Turning to one of the Terraform alternatives isn’t necessarily a bad idea, but is fraught with landmines. In the end, this choice is less about technology and more about adoption and ecosystem momentum. Vendor and professional investments in tools, training, and skill sets surrounding Terraform is a formidable moat, and it cannot be easily replicated. Tools that would win over Terraform would have to win adoption, and achieving adoption means delivering all the enterprise-grade features and support that Terraform users currently enjoy. Chef and Puppet are examples of how this could happen. Both were successful technologies, but they were slow to react to the challenge presented by Terraform. Ultimately, these projects suffered from a legacy mindset and were overtaken by Terraform’s more focused, simple solution.

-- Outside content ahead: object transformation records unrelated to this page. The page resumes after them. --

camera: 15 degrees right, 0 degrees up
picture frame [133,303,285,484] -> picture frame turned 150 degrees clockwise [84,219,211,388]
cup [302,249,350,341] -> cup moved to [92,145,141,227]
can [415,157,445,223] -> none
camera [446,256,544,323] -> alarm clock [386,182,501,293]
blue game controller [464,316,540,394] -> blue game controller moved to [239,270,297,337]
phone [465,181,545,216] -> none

Most of the issues with Terraform lie in managing it at scale. When you have many workspaces and templates, it becomes hard to manage; it’s also a challenge that templates cannot be generalized among environments, resulting in a lot of template redundancy. Also, Terraform still needs help handling Day 2 operations and visibility into drift detection.
When considering ways to extend Terraform to address a broader set of use cases, you should first consider how well things will interoperate across your environment. If you have multiple clouds, multiple service layers and multiple cloud vendors, this is probably the most important factor. Also, investigate any new technology’s ability to support the things about Terraform that are critical to your Day 2 operations. Things like secrets and state come to mind. You’ll want enough management and monitoring in the new solution without it being a new burden to carry. You should be able to use your existing Terraform files, and you should be able to support all the versions of Terraform that you run. Compliance with governance and audit are key, and the new solution should support Terraform for both your on-premises/air-gapped environments and your cloud environments. Ideally, anything you add to Terraform would be open source, eliminating new complications from cross-vendor lock-in.

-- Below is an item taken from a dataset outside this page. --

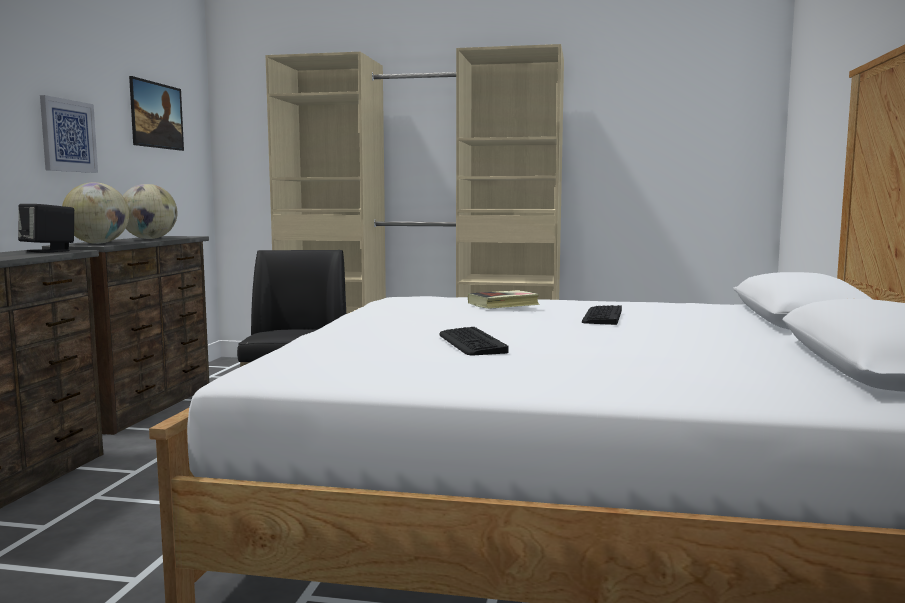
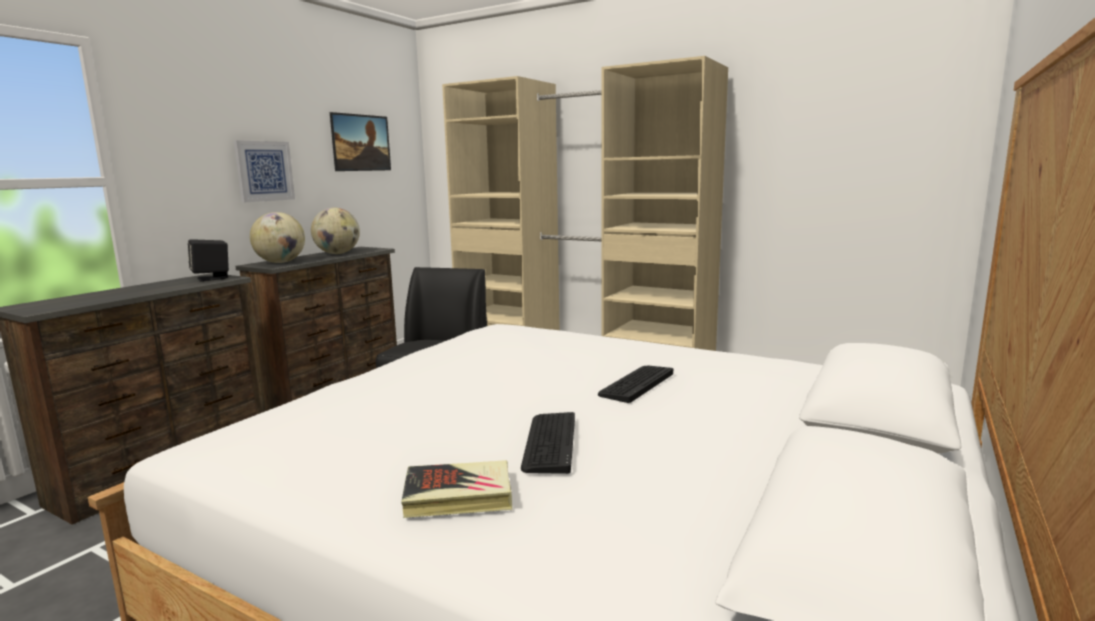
camera: 20 degrees right, 5 degrees up
keyboard [439,327,508,355] -> keyboard moved to [521,412,575,474]
book [468,290,540,309] -> book moved to [401,460,512,518]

Architecture for how 8451 evolved its Terraform deployment
For all its shortcomings, Terraform remains the best option on the market for DevOps organizations, and there are ways to manage it with fewer headaches and without developers wasting so much time writing glue code or reinventing the wheel over and over again. One way this happens is by integrating Terraform with meta-orchestration tools that allow Terraform to become more flexible in managing environments and workspaces at scale. The open source Cloudify project is one example.
Yevgeniy Brikman gave a talk two years ago at HashiConf that has aged well. At the time, DevOps was still in the Stone Age. Today, it’s probably in the Bronze Age. Those of us building IaC today are being asked to deploy infrastructure that looks like modern cities, but the tools we have to work with remain relatively primitive. What we’re building takes too long to provision and it looks bespoke and temperamental at best or kludgy and fragile at worst.

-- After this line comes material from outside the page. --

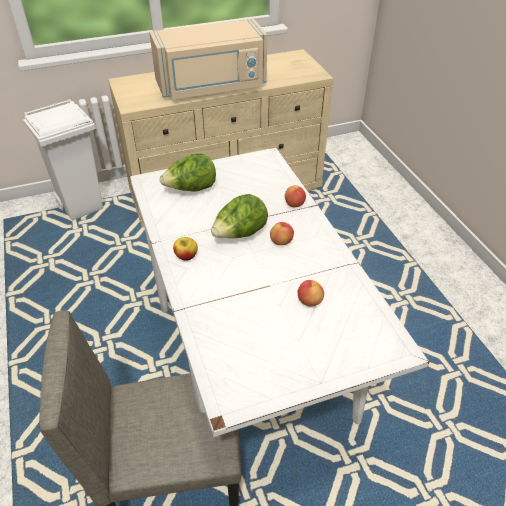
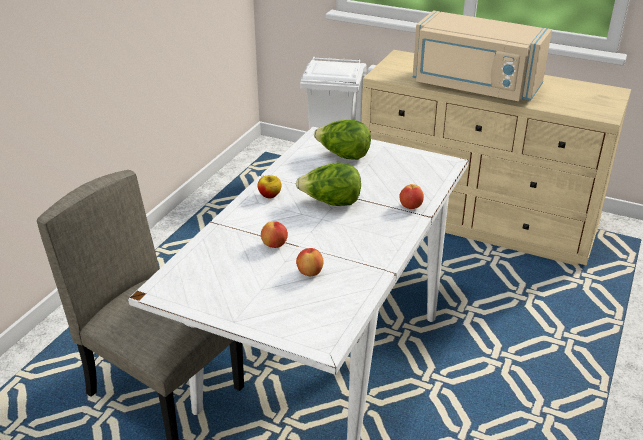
camera: 45 degrees right, 10 degrees down
apple [270,222,294,245] -> apple moved to [261,221,288,248]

It’s a story repeated over and over: Teams try to build their own, homegrown solution first as a wrapper on top of Terraform. Ultimately, they realize that it’s unsustainable as a lack of engineering resources becomes a bottleneck. We need solutions that augment—not replace—what they’ve already built and what works. That’s almost always Terraform. With Terraform, DevOps organizations get a proven IaC option that’s targeted to the needs of developers, with a substantial ecosystem and market uptake. When considering its shortcomings, it’s best to embrace an evolution strategy, and not start from ground zero.